Your task -
Quote the data below in full, minus the images.
— Begin —
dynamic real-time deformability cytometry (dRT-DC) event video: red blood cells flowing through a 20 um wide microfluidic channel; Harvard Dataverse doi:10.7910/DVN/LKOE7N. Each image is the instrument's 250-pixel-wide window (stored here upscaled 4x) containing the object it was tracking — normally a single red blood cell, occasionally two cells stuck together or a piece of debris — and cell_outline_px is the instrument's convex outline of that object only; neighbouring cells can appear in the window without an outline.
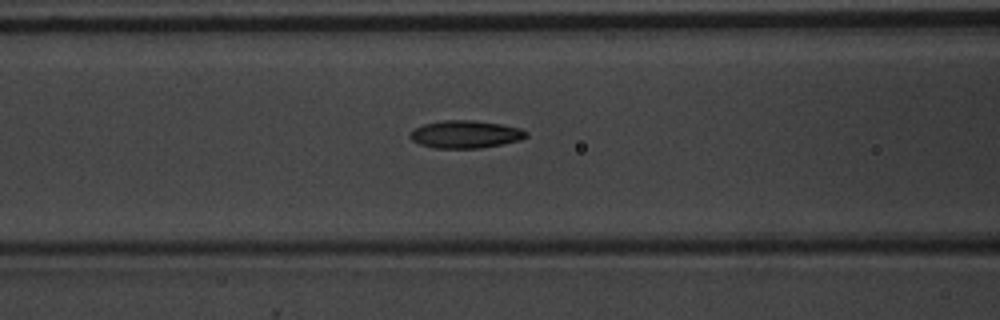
{"species": "common noctule bat (a hibernating species)", "species_latin": "Nyctalus noctula", "temperature_condition": "warm", "stored_images_in_passage": 46, "camera_frame_rate_fps": 3000, "um_per_image_px": 0.085, "animal": {"sex": "male", "body_mass_g": 20.1, "forearm_length_mm": 53.5}, "frame": {"image": 1, "passage_image": 16, "time_ms": 5.0, "image_size_px": [1000, 320], "cell_outline_px": [[528, 136], [520, 140], [480, 148], [432, 148], [420, 144], [412, 140], [408, 136], [416, 128], [424, 124], [444, 120], [476, 120], [500, 124], [520, 128], [528, 132]], "centroid_in_image_um": [39.57, 11.41], "position_along_channel_um": 127.0, "area_um2": 18.61}}
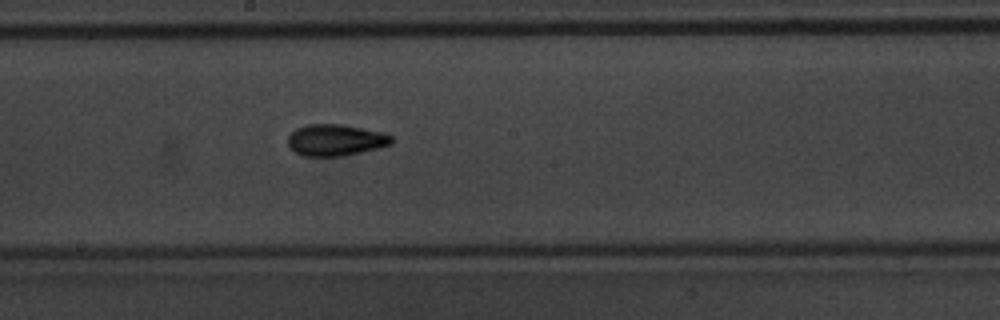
{"frame": {"image": 2, "passage_image": 23, "time_ms": 7.333, "image_size_px": [1000, 320], "cell_outline_px": [[392, 144], [360, 152], [340, 156], [300, 156], [288, 148], [288, 136], [296, 128], [308, 124], [344, 124], [384, 132], [392, 136]], "centroid_in_image_um": [28.49, 11.9], "position_along_channel_um": 219.7, "area_um2": 19.19}}
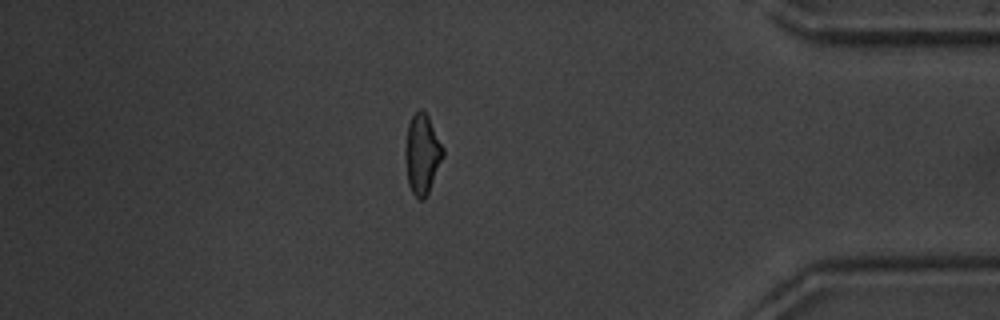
{"frame": {"image": 3, "passage_image": 39, "time_ms": 12.667, "image_size_px": [1000, 320], "cell_outline_px": [[444, 156], [428, 192], [424, 200], [420, 200], [412, 192], [408, 184], [404, 160], [404, 152], [408, 124], [412, 116], [420, 108], [428, 116], [444, 148]], "centroid_in_image_um": [35.87, 13.1], "position_along_channel_um": 399.3, "area_um2": 17.63}, "authors_computed_cell_mechanics": {"area_um2": 17.7446, "velocity_mm_per_s": 3.9645, "shape_relaxation_time_tau1_ms": 4.1814, "shape_relaxation_time_tau2_ms": 1.8906, "deformation_change_tau1": 0.1595, "deformation_change_tau2": 0.087}}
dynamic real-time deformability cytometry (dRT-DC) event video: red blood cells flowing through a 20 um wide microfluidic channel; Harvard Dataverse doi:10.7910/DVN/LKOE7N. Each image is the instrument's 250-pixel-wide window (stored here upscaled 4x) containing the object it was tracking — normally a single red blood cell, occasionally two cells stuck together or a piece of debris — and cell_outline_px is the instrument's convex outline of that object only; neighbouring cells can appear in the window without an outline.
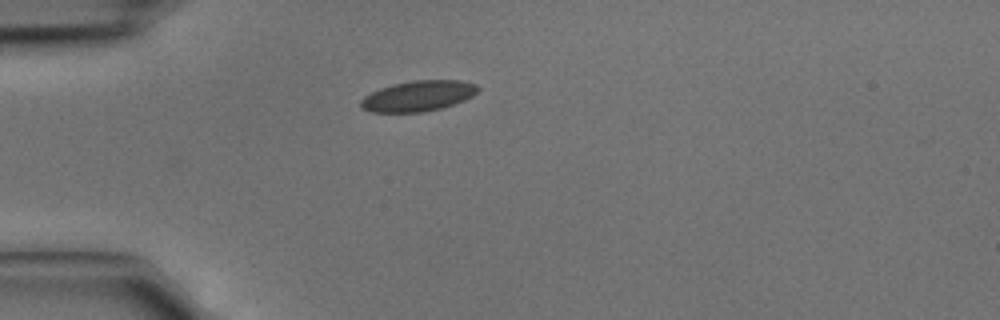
— End —
Output of the exercise -
dynamic real-time deformability cytometry (dRT-DC) event video: red blood cells flowing through a 20 um wide microfluidic channel; Harvard Dataverse doi:10.7910/DVN/LKOE7N. Each image is the instrument's 250-pixel-wide window (stored here upscaled 4x) containing the object it was tracking — normally a single red blood cell, occasionally two cells stuck together or a piece of debris — and cell_outline_px is the instrument's convex outline of that object only; neighbouring cells can appear in the window without an outline.
{"species": "common noctule bat (a hibernating species)", "species_latin": "Nyctalus noctula", "temperature_condition": "warm", "stored_images_in_passage": 46, "camera_frame_rate_fps": 3000, "um_per_image_px": 0.085, "animal": {"sex": "male", "body_mass_g": 20.1, "forearm_length_mm": 53.5}, "frame": {"image": 1, "passage_image": 16, "time_ms": 5.0, "image_size_px": [1000, 320], "cell_outline_px": [[528, 136], [520, 140], [480, 148], [432, 148], [420, 144], [412, 140], [408, 136], [416, 128], [424, 124], [444, 120], [476, 120], [500, 124], [520, 128], [528, 132]], "centroid_in_image_um": [39.57, 11.41], "position_along_channel_um": 127.0, "area_um2": 18.61}}
{"frame": {"image": 2, "passage_image": 23, "time_ms": 7.333, "image_size_px": [1000, 320], "cell_outline_px": [[392, 144], [360, 152], [340, 156], [300, 156], [288, 148], [288, 136], [296, 128], [308, 124], [344, 124], [384, 132], [392, 136]], "centroid_in_image_um": [28.49, 11.9], "position_along_channel_um": 219.7, "area_um2": 19.19}}
{"frame": {"image": 3, "passage_image": 39, "time_ms": 12.667, "image_size_px": [1000, 320], "cell_outline_px": [[444, 156], [428, 192], [424, 200], [420, 200], [412, 192], [408, 184], [404, 160], [404, 152], [408, 124], [412, 116], [420, 108], [428, 116], [444, 148]], "centroid_in_image_um": [35.87, 13.1], "position_along_channel_um": 399.3, "area_um2": 17.63}, "authors_computed_cell_mechanics": {"area_um2": 17.7446, "velocity_mm_per_s": 3.9645, "shape_relaxation_time_tau1_ms": 4.1814, "shape_relaxation_time_tau2_ms": 1.8906, "deformation_change_tau1": 0.1595, "deformation_change_tau2": 0.087}}
dynamic real-time deformability cytometry (dRT-DC) event video: red blood cells flowing through a 20 um wide microfluidic channel; Harvard Dataverse doi:10.7910/DVN/LKOE7N. Each image is the instrument's 250-pixel-wide window (stored here upscaled 4x) containing the object it was tracking — normally a single red blood cell, occasionally two cells stuck together or a piece of debris — and cell_outline_px is the instrument's convex outline of that object only; neighbouring cells can appear in the window without an outline.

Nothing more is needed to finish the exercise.